April 27, 2024

Honoring Our Confederate Heritage & Virtues

presented by US Patriot Flags

“The Yankees were swarming everywhere”

The last time I wrote about Sam Watkins, he got a Minnie ball through his new hat. That’s Sam in the photo above, but definitely not the same hat. (Sam was in Company H, First Tennessee Infantry).

Well, it seems the next day he was on picket duty on top of Missionary Ridge. That’s part of Lookout Mountain outside Chattanooga, Tennessee.

Sam watched a night battle at the base of the mountain: “It looked like lightning bugs on a dark night.”  

Sam, Theodore Sloan and Hog Johnson were in an old log cabin, no sleep for two days, but had to stay awake since they “knew there was something up.”

Sure enough, “Johnson touched me and whispered, ‘Look, look, there are three Yankees; must I shoot?’”

Sam answered back yes, a shot rang out, and things were quiet for over an hour. Then Johnson whispered, “Yonder they come again; look, look!”

Sam was so sleepy he couldn’t see them, so Johnson fired again. But this time the Yankees didn’t drop back:

“The streaks of day had begun to glimmer over Missionary Ridge, and I could see in the dim twilight the Yankee guard not fifty yards off. Said I, ‘Boys, let’s fire into them and run.’ We took deliberate aim and fired. At that they raised, I thought, a mighty sickly sort of yell and charged the house.

Sam, Theodore and Hog raced away.

Now Sam was still on picket duty. This meant he was out in front of his own lines, and now the battle was heating up.

“I heard fighting and commanding and musketry all day long, but I was still on picket. Balls were passing over our heads, both coming and going. I could not tell whether I was standing picket for Yankees or Rebels.”

Sam got separated from the other two boys, and was now at the foot of Lookout Mountain:

“The Yankees were swarming everywhere… No one seemed to notice me; they were passing to and fro, cannon, artillery, and everything.”

You see, Civil War soldiers often dressed in whatever was available, so you couldn’t always tell by looking at a fellow which side he was on.

Then, about mid-afternoon:

“A column of Yankees advancing to the attack swept right over where I was standing. I was trying to stand aside to get out of their way, but the more I tried to get out of their way, the more in their way I got. I was carried forward, I knew not whither.”

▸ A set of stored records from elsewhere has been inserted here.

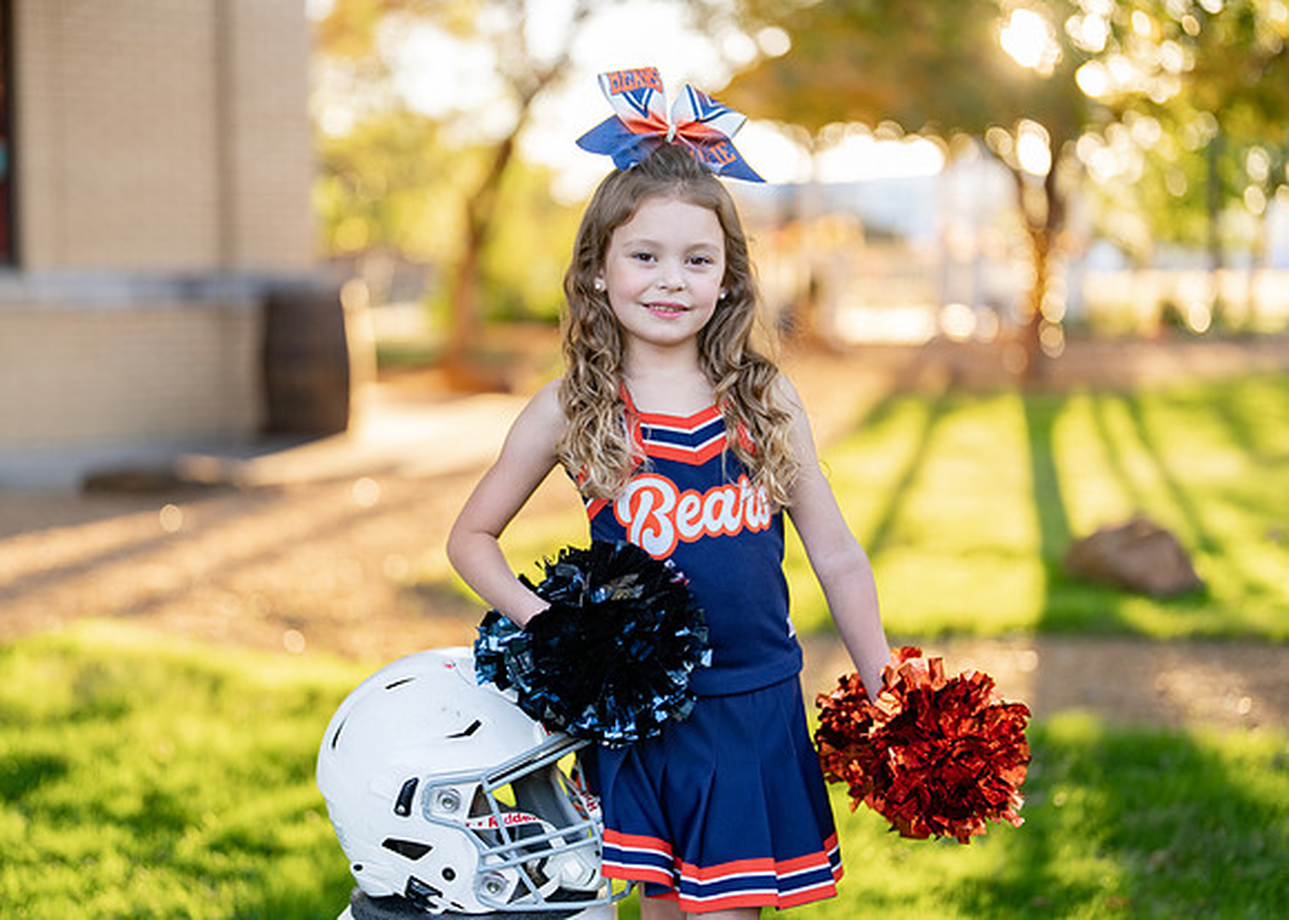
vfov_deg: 27.0
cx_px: 598
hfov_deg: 37.1
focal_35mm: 52
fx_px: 1918
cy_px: 460
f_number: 1.2
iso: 100
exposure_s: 1/400
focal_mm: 50
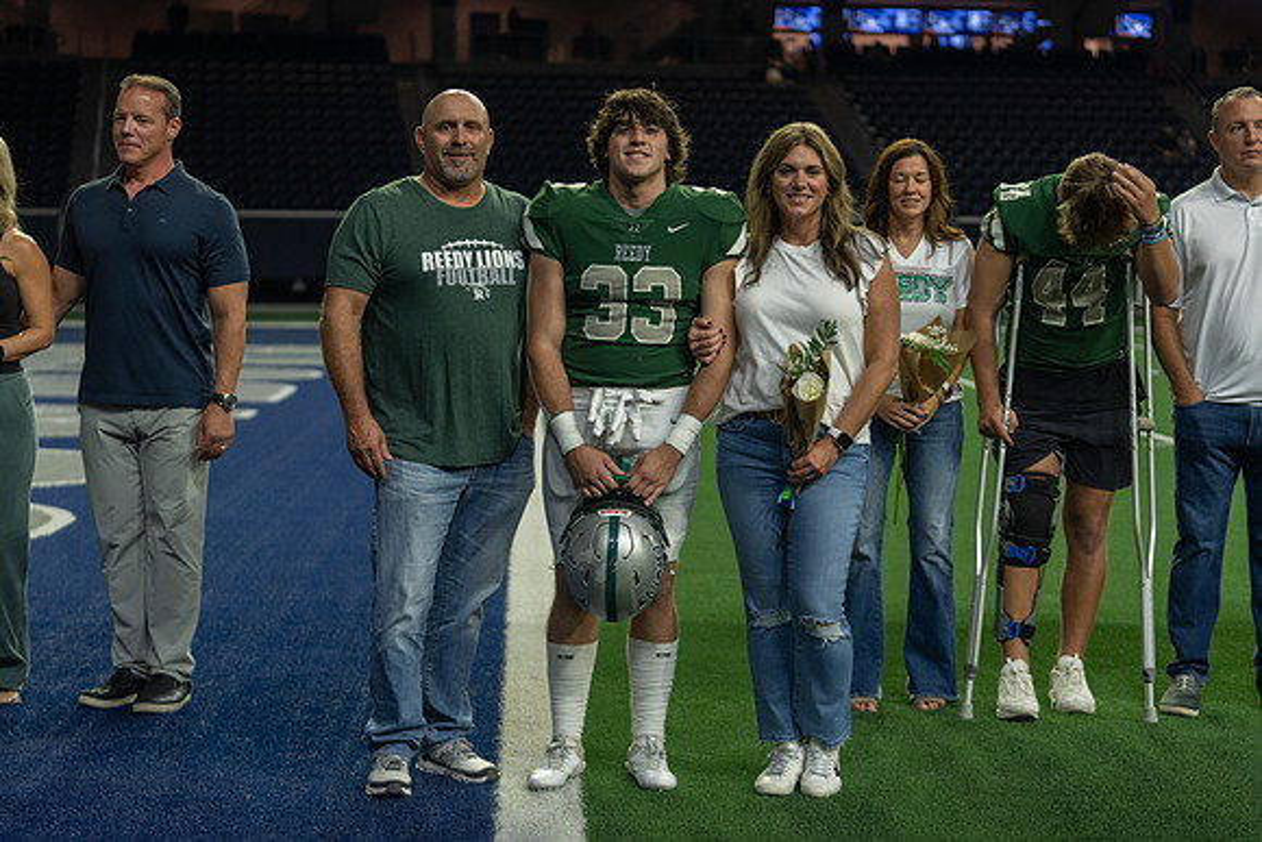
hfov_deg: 27.7
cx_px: 631
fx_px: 2564
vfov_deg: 18.7
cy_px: 421
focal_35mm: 73
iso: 1000
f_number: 2.8
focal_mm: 70
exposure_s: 1/320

Soon he found himself at the foot of Missionary Ridge. The Yankees were ordered to charge up the ridge. Sam didn’t want to get shot as a “deserter,” so up the mountain he went:

“They kept climbing and pulling and scratching until I was in touching distance of the old Rebel breastworks, right on the very apex of Missionary Ridge.”

Sam knew exactly where he was. The Federals had pushed the Rebels back and halted. But Sam kept going:

“I ran on down the ridge, and there was our regiment, the First Tennessee, with their guns stacked, and drawing rations as if nothing was going on.

”Says I, ‘Colonel Field, what’s the matter? The whole army is routed and running; hadn’t you better be getting away from here?’”

“He remarked very coolly, ‘You seem to be demoralized. We’ve whipped them here. We’ve captured two thousand prisoners and five stands of colors.’”

Right then Confederate General Bragg and his staff rode up. Those fellows knew the day was lost:

“Bragg had joined the church, but he had back-slid at Missionary Ridge. He was cursing like a sailor.”

Orders were issued, and the 1st Tennessee found itself “at once the rear guard of the whole army.”

So it was that Sam lived on to fight another day.